On Mon, Sep 14, 2009 at 8:58 AM, Nasos Iliopoulos <nasos_i@hotmail.com> wrote:
Hello,

> A.size1() ==> m if row_major OR n if column_major
> A.size2() ==> n if row_major OR m if column_major
I think this tries to bring together STL semantics and Mathematical semantics and should be avoided. I argue that it should be: size1()<=>nrows and size2()<=>ncols. After all an implementation like  begin<tag::major>(MAT); can provide more elegant STL semantics if someone wants to use it.
If you think that it is useful to have a major and minor size_..() member function I believe the one proposed by er is more apropriate, i.e. size_major, size_minor.
For the record basic_column_major and  basic_row_major functors already implement this functionality (members size_M and size_m) in functional.hpp. This implementation is a bit odd at first but it is there to avoid exposing matrix into layout_type.

My preference would be for whatever is consistent with GLAS and/or MTL.  I want to write generic code that could work with different libraries in case I switch up.  We also might want to check up with eigen.

However, I think that switching the meaning of size1 depending on storage ordering is a bad idea.  You want to write generic code that works for any type of matrix expression, and not have to check storage ordering each time.  And fortran vs. C storage ordering doesn't even apply to all matrix types.
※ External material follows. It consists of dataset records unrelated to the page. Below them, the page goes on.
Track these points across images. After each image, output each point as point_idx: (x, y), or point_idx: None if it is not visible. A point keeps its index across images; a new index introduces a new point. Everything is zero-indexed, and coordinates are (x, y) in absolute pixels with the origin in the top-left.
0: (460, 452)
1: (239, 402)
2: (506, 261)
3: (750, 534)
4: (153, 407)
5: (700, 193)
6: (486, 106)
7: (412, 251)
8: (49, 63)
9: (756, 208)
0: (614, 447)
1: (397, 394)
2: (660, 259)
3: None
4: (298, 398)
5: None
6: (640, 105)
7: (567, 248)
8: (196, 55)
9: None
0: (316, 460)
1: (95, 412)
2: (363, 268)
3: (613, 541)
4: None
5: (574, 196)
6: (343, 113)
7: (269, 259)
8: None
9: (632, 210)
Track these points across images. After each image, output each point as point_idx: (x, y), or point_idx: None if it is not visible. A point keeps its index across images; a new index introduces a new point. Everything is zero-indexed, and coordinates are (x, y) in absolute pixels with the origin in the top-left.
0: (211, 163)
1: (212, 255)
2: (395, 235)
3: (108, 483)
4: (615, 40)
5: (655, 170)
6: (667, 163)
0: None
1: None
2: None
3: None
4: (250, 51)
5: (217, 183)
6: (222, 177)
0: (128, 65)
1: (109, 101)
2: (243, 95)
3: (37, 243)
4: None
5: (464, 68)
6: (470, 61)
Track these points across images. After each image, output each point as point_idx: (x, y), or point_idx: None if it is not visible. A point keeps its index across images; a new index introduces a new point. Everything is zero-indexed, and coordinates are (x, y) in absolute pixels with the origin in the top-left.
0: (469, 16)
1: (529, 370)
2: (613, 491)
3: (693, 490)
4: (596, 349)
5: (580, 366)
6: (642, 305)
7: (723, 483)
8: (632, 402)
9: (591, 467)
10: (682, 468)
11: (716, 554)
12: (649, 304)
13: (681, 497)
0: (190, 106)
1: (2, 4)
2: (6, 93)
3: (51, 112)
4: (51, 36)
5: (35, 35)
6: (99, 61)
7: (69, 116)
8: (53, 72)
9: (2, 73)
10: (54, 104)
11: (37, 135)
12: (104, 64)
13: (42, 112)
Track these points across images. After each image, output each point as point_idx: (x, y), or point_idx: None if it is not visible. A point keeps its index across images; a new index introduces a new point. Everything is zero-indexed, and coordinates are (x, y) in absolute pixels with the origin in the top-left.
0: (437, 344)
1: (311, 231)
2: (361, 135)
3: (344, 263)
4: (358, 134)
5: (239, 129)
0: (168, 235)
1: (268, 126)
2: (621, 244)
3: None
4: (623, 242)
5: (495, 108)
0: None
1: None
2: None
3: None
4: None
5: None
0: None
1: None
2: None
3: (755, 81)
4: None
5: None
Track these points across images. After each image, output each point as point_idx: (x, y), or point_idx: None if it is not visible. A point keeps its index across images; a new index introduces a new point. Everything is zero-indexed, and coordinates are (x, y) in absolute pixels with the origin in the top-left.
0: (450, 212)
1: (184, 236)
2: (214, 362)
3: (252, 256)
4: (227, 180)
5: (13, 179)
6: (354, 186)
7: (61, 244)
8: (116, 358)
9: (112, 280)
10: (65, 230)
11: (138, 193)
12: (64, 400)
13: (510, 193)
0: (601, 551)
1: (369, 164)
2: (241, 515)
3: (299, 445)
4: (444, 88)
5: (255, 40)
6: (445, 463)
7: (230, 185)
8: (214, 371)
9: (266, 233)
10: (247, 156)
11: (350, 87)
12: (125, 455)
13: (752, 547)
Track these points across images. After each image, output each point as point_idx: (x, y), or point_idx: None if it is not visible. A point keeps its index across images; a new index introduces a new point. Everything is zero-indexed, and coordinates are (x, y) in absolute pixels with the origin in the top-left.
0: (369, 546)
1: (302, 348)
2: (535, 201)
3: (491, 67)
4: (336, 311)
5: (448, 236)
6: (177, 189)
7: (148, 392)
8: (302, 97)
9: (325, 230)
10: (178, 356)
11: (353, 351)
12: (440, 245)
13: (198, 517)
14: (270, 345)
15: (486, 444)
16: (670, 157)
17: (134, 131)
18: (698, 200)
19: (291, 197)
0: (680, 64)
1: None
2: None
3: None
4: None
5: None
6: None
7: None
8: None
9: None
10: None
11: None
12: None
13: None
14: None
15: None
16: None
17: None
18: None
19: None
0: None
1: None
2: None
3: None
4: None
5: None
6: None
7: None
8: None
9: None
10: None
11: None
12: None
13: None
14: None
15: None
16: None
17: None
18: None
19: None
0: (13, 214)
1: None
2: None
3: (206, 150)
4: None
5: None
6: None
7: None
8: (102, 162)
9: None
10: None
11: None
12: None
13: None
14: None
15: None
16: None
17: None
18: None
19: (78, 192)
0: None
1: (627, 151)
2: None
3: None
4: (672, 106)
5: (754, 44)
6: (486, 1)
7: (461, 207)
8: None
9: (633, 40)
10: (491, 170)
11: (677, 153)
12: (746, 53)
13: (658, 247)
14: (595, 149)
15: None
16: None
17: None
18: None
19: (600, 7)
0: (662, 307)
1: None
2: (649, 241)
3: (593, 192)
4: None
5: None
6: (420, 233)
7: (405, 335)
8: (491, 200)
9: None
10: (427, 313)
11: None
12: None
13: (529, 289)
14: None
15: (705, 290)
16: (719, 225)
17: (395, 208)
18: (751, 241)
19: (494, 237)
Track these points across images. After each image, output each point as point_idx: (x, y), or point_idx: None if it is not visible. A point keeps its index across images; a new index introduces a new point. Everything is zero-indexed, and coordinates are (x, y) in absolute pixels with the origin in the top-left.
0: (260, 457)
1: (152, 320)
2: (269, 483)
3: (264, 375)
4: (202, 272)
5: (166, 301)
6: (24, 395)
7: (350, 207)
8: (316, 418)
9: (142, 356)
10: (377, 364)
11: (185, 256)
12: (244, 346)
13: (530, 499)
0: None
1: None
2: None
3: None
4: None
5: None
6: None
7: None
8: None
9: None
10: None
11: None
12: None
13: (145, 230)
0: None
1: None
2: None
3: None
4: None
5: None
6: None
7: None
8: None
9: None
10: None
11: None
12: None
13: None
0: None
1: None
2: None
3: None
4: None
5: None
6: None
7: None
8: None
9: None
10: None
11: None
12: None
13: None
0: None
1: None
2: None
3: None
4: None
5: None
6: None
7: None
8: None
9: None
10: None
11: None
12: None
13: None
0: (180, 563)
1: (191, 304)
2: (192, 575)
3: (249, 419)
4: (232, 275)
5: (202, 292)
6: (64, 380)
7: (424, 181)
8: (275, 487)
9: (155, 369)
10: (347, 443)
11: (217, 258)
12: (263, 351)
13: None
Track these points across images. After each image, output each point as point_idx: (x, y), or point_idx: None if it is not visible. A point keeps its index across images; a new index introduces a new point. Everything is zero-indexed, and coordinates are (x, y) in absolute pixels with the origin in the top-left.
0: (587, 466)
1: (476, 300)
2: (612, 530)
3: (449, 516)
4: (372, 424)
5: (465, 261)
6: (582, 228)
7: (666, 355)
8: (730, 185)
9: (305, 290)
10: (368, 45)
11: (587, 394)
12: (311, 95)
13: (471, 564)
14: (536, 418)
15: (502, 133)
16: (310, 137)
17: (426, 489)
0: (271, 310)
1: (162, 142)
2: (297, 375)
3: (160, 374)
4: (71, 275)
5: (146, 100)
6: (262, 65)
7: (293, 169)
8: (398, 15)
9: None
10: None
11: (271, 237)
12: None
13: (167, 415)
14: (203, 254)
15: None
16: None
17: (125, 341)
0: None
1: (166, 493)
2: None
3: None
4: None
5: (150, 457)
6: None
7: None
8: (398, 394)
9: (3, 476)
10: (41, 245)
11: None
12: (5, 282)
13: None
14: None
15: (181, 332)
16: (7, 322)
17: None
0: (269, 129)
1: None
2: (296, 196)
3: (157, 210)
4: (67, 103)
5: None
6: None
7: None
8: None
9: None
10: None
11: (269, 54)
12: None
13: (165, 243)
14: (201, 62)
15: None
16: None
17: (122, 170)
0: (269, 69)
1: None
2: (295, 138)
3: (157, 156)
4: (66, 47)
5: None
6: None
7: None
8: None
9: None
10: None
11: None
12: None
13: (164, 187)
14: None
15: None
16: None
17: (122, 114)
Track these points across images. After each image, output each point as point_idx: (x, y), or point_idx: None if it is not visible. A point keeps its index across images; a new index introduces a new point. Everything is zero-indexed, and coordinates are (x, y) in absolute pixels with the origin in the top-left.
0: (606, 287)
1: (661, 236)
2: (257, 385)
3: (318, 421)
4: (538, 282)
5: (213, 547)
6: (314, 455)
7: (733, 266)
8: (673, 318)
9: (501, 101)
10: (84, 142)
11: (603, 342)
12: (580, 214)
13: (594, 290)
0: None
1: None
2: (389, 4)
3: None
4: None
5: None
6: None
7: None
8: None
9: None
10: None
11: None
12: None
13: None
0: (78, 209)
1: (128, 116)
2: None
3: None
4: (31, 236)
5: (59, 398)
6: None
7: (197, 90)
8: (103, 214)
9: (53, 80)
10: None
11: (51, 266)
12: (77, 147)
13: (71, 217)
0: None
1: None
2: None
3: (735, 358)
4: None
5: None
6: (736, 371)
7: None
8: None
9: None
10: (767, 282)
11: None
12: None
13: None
Last, I would love us to have something that makes conceptual sense for higher order tensors as well.  I write a lot of code that works with data structures of different dimensions, and find dealing with different extent sizes to be difficult.  So I am sympathetic to:
So to summarize my recommendation:
size1() == num_rows()
size2() == num_columns()

shape() gives array of the extents in a Container.  Similar interface to matlab, blitz++, multi_array.